* WHAT TO DO: Work out how many lines below contain the word "Boulevard". Only the number is wanted.

* RECORDS SUPPLIED:
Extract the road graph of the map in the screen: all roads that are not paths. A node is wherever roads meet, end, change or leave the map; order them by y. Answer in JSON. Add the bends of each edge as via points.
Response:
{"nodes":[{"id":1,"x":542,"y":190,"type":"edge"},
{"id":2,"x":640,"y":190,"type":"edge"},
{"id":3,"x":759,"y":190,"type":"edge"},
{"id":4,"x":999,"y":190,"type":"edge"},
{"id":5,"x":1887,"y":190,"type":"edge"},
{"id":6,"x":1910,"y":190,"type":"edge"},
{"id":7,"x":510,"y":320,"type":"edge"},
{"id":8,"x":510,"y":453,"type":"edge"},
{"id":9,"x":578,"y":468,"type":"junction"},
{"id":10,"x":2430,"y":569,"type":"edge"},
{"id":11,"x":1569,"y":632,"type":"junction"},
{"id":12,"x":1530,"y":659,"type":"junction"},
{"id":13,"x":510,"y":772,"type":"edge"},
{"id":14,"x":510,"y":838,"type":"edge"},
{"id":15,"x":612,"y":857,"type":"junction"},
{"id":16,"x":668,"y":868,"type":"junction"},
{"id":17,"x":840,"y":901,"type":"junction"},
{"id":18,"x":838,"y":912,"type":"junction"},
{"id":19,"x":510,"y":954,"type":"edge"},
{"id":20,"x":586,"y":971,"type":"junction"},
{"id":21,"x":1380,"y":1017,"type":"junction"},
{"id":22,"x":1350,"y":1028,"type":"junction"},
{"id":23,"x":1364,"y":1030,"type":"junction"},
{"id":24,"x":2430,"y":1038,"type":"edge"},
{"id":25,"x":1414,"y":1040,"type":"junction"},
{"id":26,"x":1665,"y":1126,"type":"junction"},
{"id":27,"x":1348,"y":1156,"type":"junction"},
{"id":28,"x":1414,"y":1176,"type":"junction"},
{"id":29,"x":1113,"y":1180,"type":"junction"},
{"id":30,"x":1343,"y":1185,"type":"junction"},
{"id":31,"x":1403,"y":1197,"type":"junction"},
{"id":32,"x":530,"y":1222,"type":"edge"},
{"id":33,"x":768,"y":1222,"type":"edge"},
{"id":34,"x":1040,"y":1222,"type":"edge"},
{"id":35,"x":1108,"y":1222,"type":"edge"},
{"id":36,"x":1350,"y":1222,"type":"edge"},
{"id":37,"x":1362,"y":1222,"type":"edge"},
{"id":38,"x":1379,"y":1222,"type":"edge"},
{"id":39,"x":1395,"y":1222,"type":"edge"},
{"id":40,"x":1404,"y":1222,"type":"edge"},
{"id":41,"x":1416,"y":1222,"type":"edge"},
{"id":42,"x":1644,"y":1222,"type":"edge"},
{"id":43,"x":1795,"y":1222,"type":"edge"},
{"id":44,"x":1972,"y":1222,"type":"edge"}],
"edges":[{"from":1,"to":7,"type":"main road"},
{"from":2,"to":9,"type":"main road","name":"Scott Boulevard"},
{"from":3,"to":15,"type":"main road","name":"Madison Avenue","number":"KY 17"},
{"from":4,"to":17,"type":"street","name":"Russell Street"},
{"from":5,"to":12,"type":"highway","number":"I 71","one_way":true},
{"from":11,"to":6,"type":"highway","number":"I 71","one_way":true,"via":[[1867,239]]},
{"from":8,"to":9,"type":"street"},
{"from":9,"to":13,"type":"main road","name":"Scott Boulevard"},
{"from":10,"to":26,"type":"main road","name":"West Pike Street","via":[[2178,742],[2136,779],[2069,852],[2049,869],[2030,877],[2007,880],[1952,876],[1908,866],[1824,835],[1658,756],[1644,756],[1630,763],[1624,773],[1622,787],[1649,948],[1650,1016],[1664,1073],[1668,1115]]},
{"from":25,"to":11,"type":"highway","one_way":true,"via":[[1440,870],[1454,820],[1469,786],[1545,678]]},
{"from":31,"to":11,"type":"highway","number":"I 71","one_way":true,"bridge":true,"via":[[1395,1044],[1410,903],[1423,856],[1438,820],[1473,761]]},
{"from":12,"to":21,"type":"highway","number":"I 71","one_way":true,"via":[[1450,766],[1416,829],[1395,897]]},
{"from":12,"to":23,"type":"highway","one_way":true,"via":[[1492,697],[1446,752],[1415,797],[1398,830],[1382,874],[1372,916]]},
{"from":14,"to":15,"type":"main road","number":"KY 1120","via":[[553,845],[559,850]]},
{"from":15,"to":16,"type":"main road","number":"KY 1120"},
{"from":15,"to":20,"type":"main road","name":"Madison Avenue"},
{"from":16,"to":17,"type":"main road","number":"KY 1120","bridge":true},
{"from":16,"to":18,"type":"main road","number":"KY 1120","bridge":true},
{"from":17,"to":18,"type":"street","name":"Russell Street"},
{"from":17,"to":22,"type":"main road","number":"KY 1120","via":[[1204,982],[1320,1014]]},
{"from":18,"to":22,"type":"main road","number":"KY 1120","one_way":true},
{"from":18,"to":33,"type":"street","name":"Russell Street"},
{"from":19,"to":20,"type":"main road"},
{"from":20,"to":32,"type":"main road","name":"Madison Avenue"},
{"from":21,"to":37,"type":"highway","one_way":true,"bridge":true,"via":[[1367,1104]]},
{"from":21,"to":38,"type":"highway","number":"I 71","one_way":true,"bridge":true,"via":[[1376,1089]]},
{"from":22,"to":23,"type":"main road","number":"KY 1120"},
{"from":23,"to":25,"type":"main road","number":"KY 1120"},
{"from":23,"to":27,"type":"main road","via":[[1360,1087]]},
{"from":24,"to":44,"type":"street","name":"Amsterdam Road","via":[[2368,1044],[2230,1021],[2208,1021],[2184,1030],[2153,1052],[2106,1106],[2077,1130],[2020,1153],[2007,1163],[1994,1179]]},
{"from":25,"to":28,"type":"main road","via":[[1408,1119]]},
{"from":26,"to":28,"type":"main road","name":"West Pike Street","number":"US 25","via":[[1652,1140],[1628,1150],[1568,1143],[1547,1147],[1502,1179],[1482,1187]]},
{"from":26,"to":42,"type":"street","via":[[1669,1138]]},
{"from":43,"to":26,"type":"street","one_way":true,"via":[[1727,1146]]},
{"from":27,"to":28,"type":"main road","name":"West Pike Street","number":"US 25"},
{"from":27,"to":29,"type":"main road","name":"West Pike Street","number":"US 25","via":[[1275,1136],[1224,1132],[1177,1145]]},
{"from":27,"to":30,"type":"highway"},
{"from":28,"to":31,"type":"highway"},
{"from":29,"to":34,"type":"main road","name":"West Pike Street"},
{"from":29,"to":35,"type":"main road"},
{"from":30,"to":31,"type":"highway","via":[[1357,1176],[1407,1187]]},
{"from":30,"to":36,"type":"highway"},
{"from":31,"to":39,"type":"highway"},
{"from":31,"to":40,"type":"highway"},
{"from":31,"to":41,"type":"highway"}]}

* EXERCISE RESPONSE: 2